Two teams, one led by Dekker and the other by the University of Washington’s Jay Shendure, accomplished this in 2013, using Hi-C to assemble human, fly, and mouse genomes. A year later, a Chinese team did the same for a plant—the mustard cress. And in 2016, an American group used Hi-C to assemble the genome of a goat named Papadum. Goats had been sequenced before, but as with the Aedes mosquito, their genomes were messy, fragmented, and incomplete drafts. By contrast, Papadum’s genome was a polished work of art, with the fewest gaps of any mammalian genome to date. Adam Phillippy, one of the project leaders, jokingly called it the Greatest Of All Time (GOAT).
So Dudchenko and Batra are hardly the first to use Hi-C to assemble genomes, but they made two improvements. They developed software that can work off much shorter reads, so they can effectively solve jigsaw puzzles with 10,000 tiny pieces rather than 1,000 large ones. They also developed a better way of correcting errors along the way. “Their work significantly improves over the older projects,” says Michael Schatz from Cold Spring Harbor Laboratory, who worked on the original draft of the Aedes genome. “The assemblies they produce are an enormous improvement over the version I helped to publish in 2007.”
Being able to assemble genomes using short reads is useful because such reads are cheap. With Dudchenko and Batra’s methods, scientists can assemble many genomes on tight budgets, which is good news for several projects that are aiming to sequence 10,000 vertebrates, 10,000 birds, and 5,000 arthropods.
But Erich Jarvis from Rockefeller University, who is leading one of these dauntingly ambitious projects, says the future lies in pairing Hi-C with new sequencing technologies that can read longer stretches of DNA. That would provide higher-quality pieces for Hi-C to then stitch together.
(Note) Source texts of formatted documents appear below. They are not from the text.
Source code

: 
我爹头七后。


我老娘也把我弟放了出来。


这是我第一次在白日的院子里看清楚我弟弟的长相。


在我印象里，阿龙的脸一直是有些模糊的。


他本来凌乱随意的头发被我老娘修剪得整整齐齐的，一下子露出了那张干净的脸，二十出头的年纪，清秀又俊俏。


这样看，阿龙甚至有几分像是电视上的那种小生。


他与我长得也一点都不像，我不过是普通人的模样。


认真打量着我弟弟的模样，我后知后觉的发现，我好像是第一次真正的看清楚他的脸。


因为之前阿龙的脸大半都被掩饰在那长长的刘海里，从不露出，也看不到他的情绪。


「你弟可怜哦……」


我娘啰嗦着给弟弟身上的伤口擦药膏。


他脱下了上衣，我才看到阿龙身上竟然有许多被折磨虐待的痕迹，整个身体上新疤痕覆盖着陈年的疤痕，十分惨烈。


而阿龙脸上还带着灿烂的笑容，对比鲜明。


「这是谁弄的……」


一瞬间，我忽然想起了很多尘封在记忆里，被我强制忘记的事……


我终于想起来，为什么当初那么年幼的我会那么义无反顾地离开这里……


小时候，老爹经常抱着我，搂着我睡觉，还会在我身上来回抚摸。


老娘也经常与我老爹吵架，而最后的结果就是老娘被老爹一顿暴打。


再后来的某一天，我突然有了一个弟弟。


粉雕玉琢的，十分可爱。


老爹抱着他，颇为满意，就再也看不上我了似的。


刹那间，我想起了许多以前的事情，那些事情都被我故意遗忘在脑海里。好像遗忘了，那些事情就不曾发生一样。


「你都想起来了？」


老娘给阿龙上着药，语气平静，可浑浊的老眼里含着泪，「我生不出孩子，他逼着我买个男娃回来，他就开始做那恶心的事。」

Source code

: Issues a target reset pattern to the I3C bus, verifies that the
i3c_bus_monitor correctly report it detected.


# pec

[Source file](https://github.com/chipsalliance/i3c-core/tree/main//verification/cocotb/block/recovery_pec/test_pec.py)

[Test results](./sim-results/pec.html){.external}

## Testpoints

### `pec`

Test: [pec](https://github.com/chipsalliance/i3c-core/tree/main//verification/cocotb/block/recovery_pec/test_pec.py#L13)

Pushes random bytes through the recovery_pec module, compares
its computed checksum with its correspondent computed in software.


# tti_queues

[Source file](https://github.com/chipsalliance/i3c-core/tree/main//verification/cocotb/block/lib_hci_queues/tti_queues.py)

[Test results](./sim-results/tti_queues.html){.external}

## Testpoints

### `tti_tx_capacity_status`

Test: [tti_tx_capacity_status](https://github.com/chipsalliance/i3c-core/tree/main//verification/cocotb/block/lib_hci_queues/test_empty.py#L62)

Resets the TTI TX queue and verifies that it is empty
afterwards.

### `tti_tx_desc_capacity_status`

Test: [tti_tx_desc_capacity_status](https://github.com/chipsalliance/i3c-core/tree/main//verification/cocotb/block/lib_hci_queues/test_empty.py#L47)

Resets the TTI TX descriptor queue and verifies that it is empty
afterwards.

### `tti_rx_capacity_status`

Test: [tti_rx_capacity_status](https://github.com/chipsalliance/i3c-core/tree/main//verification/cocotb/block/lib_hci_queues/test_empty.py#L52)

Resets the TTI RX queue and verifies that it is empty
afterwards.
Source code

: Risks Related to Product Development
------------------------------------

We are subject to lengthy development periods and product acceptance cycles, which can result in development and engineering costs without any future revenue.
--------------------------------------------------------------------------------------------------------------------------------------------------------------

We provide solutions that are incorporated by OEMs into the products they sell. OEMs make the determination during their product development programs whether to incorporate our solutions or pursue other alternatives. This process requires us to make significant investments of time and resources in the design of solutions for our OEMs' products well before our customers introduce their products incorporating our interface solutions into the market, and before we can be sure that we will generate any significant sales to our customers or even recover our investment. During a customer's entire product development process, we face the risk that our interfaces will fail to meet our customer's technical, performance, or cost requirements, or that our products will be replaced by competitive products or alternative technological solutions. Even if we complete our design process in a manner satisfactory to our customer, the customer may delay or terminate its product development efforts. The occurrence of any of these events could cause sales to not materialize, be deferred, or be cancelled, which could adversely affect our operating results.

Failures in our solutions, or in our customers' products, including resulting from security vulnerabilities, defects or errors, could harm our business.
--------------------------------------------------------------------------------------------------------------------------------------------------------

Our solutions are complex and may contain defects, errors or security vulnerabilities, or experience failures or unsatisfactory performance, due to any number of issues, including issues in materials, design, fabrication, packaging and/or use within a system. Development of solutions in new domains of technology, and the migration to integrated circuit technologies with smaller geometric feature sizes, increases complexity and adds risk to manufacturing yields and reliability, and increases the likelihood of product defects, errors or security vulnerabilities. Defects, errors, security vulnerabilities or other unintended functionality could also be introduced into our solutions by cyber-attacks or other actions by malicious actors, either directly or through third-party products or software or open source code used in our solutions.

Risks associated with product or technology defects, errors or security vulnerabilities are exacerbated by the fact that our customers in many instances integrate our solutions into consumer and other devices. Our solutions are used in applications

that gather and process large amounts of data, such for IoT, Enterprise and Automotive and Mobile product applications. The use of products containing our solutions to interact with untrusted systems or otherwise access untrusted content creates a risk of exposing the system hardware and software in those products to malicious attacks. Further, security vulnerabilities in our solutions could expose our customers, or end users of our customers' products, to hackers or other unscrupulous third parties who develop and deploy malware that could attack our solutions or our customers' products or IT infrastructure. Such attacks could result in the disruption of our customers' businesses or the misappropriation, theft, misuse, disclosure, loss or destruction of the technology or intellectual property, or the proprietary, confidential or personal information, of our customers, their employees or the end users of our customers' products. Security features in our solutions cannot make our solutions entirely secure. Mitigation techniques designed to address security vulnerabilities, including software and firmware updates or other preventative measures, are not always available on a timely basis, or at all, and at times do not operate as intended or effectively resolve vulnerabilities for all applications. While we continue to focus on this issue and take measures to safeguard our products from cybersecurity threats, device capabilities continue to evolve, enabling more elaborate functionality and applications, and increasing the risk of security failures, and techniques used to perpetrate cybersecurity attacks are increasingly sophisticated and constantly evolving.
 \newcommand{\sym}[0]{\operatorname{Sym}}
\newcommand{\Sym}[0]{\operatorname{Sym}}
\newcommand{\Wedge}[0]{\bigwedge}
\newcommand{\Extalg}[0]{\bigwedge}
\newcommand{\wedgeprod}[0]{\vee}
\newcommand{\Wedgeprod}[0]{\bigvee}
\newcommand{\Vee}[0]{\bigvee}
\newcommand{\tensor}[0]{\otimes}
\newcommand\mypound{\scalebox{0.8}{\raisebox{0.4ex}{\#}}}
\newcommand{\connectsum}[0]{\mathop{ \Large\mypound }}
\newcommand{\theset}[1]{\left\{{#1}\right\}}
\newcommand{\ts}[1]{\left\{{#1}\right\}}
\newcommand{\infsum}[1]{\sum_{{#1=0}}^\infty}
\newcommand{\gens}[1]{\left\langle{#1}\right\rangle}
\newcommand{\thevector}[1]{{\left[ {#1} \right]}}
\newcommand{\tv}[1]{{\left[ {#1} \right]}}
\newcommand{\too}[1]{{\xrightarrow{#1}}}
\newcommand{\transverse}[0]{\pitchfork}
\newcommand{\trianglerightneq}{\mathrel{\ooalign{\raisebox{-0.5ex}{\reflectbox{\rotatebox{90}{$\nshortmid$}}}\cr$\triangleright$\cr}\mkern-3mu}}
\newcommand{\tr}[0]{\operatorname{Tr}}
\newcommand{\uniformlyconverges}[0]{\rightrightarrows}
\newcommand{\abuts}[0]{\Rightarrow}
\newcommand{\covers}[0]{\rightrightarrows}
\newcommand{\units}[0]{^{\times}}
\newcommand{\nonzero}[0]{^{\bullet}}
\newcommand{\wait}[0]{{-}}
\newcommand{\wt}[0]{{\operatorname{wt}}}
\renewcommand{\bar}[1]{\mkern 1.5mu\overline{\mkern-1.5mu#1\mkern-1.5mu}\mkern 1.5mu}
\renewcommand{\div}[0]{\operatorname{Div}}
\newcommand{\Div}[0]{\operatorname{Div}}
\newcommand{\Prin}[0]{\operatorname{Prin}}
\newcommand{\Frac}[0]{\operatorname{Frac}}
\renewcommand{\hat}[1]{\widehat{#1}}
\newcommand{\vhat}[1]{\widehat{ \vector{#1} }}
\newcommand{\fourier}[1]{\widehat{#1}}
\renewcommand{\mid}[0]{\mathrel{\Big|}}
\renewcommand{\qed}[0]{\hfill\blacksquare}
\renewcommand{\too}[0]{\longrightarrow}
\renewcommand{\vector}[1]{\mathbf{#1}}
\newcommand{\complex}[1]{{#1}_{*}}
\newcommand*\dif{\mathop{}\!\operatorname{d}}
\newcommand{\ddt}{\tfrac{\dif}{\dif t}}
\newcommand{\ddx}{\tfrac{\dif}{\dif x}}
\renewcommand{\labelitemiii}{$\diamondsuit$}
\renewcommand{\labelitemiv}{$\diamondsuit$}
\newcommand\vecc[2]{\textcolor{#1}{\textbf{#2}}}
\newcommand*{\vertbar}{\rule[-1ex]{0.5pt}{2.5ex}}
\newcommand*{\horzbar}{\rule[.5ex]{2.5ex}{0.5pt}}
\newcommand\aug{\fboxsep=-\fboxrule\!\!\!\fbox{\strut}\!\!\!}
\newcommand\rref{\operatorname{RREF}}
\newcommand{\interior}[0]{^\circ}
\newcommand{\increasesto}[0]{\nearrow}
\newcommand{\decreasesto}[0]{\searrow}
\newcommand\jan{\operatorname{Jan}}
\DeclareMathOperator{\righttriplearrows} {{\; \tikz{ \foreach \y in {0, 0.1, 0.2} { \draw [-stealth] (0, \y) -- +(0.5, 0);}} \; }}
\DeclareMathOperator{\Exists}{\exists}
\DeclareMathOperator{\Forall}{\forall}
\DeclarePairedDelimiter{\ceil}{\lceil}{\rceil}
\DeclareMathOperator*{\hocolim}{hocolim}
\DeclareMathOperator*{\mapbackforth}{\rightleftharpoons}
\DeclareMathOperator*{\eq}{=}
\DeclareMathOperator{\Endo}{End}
That’s what mosquito researcher Leslie Vosshall and her colleagues are trying to do for Aedes. She notes that Dudchenko started with the decade-old reads from the 2007 project, and her team is now working to re-sequence those before “applying the Hi-C magic,” she says. “We won’t be done with this chapter in the history of mosquito biology until that is fixed.”
“It has taken a while for this approach to catch its sails, because most groups did not have much experience with Hi-C, but that’s changed in the last year, as the technique has become easier to implement,” says Shendure. Indeed, at least two companies now offer it as a service. “I think this is really going to be the way genome assembly is done going forward. It’s a nice example of a technology proving useful for goals that are different than those for which it was originally developed.”